We’re only four months into 2011 and already six members of the Denver Police Department have been fired. Just this week two more were fired, not for their inappropriate uses of force (caught on camera here), but for lying about the incident after the fact.
The fourth safety manager in less than a year, Charles Garcia, has risen to the occasion and carried the torch of Mary Malatesta, safety manager #3, who left the position shortly after firing two officers who were found to have lied about an incident involving the pursuit of a stolen car.
So are there more unethical acts being perpetrated by police officers? No, not necessarily. Rules were changed in October 2008 that dictated when an officer lied in connection with an investigation; he or she was to be fired, even for a first offense. In 2011 that rule has been enforced with a heavy hand.
The belief is that an officer who lies about an official act has something to hide, and that’s not too far of a reach to believe. In the video of these officers who were most recently fired, it’s apparent they acted inappropriately, showing an unnecessary level of force. And interestingly, the Chief of Police recommended their suspension for “inappropriate force” before they were fired this week by Garcia.Watch Full Movie Online Streaming Online and Download
It boils down to police integrity and accountability.
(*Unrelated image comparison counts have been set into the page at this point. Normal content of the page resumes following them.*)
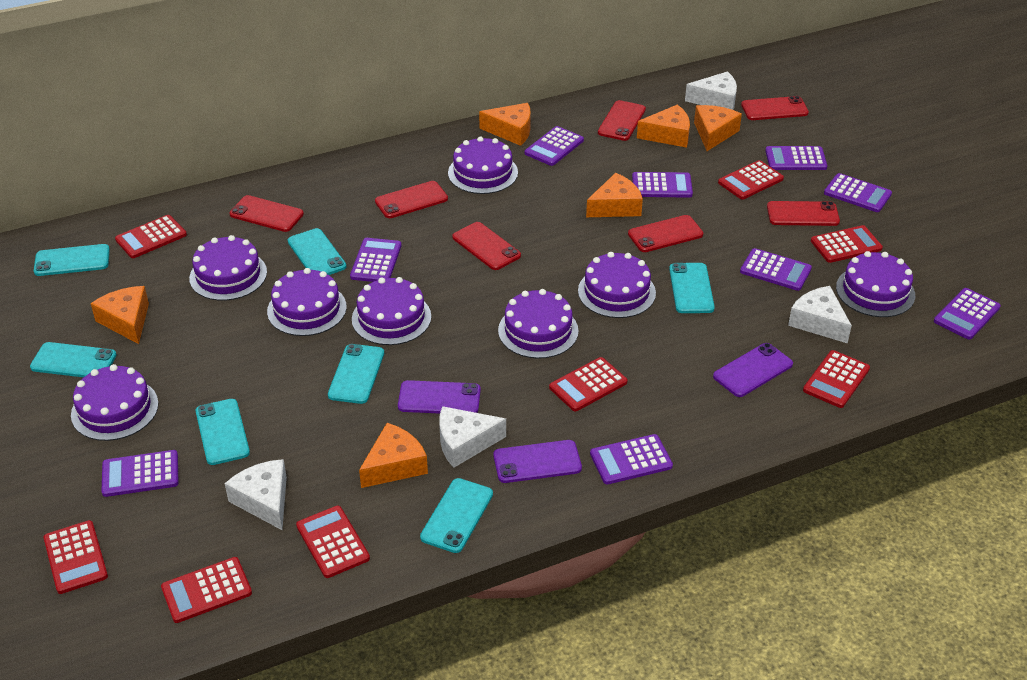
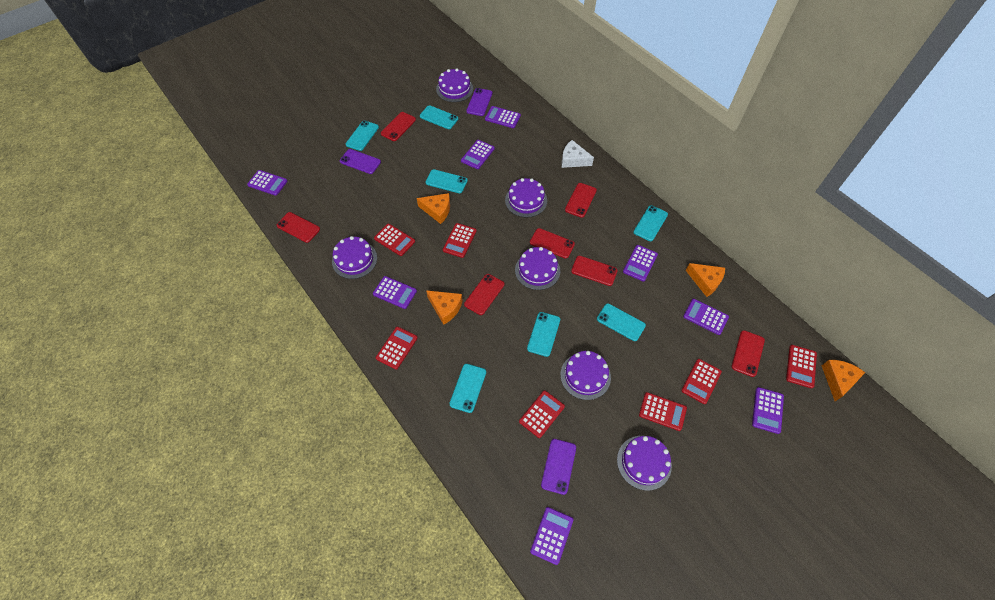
orange cheese: 6 -> 4
purple cake: 8 -> 6
purple calculator: 9 -> 8
red calculator: 8 -> 7
white cheese: 4 -> 1

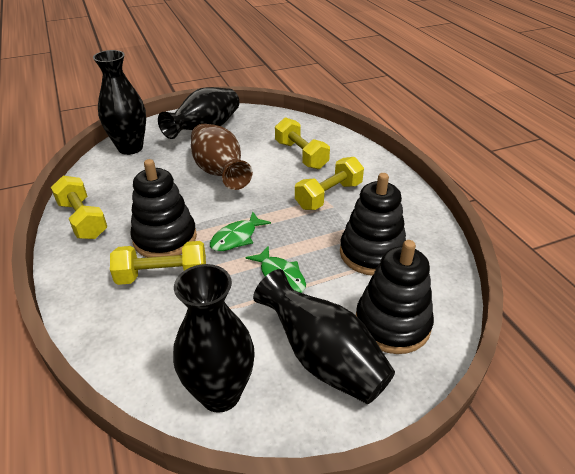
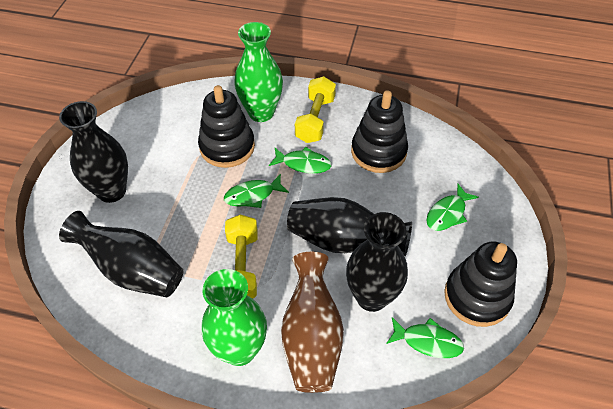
green fish: 2 -> 4
green vase: 0 -> 2
yellow dumbbell: 4 -> 2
The people who the police serve have to be able to trust them in order for their work to be truly effective. In appointing Garcia, Mayor Vidal stated “At the end of the day, our citizens should feel safe and they should not be afraid of our people in uniform.”
Another effort being made to mend the relationship between the public and the police is found in the push to streamline the disciplinary process. Garcia has been tasked with shortening the time it takes for an internal investigation to take place. To this end, he eliminated the Disciplinary Review Board, something he says will help get the investigation stage beneath the 60 to 90 day mark.
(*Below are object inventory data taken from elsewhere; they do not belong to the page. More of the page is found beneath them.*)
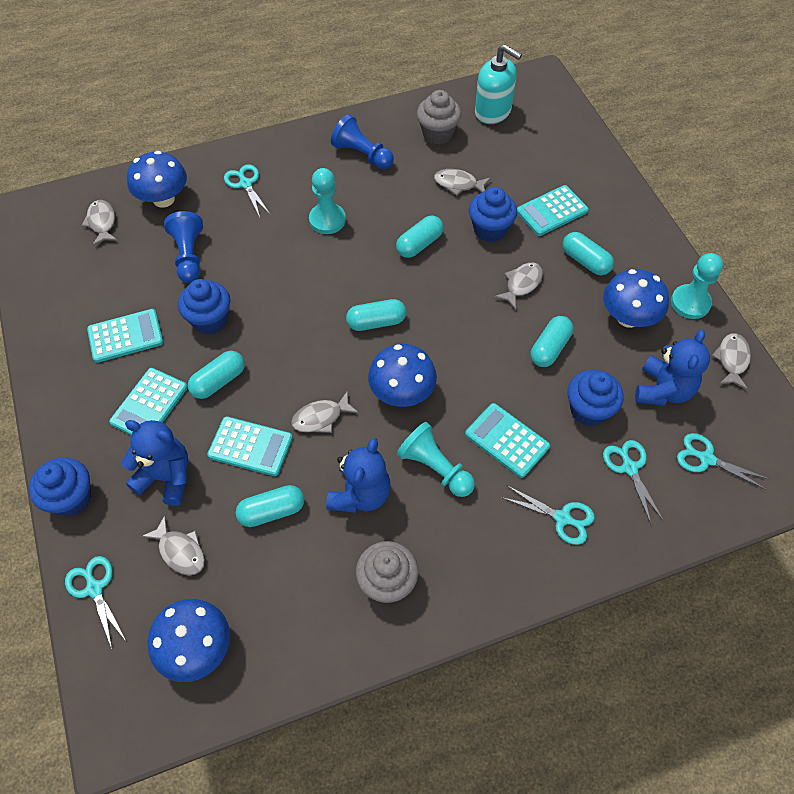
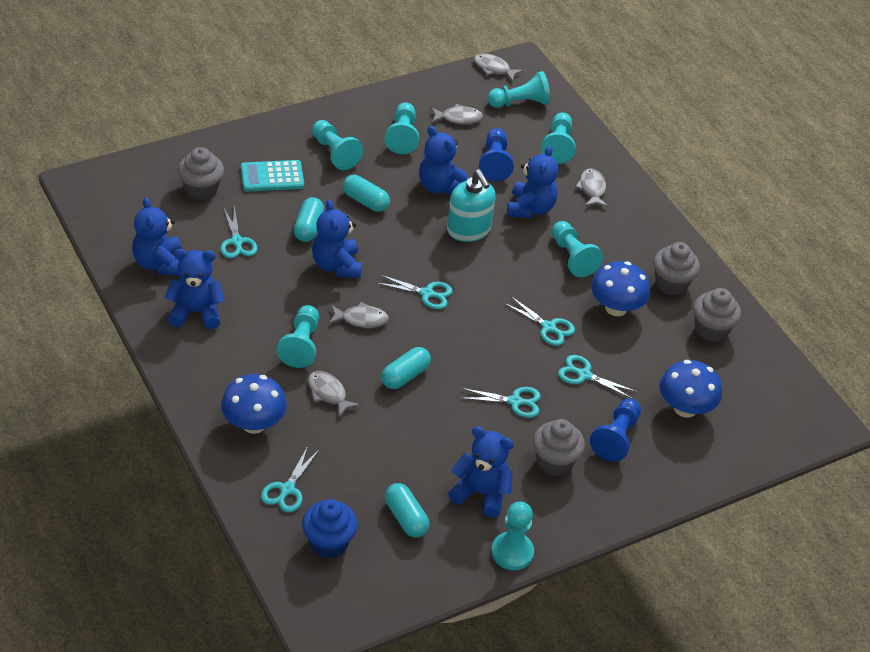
blue cupcake: 4 -> 1
blue mushroom: 4 -> 3
blue teddy bear: 3 -> 6
grey cupcake: 2 -> 4
grey fish: 6 -> 5
turquoise calculator: 5 -> 1
turquoise capsule: 6 -> 4
turquoise pawn: 3 -> 7
turquoise scissors: 5 -> 6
The police are largely ineffective when they are forced to enforce laws among people who don’t believe they can be trusted. Mending this relationship through strict accountability and no nonsense disciplinary measures is a smart move. The police have to act with the upmost integrity and not like they are above the law.
When you are arrested or questioned by police it is common to feel intimidated. But, you shouldn’t be made to feel that your rights aren’t respected. As a matter of fact, if your rights are violated during the arrest, investigative, or search procedures, there’s a chance the charges against you could be dropped.
If you are facing criminal charges in Colorado, contact our defense attorneys today for a consultation on your case and to discuss your potential options.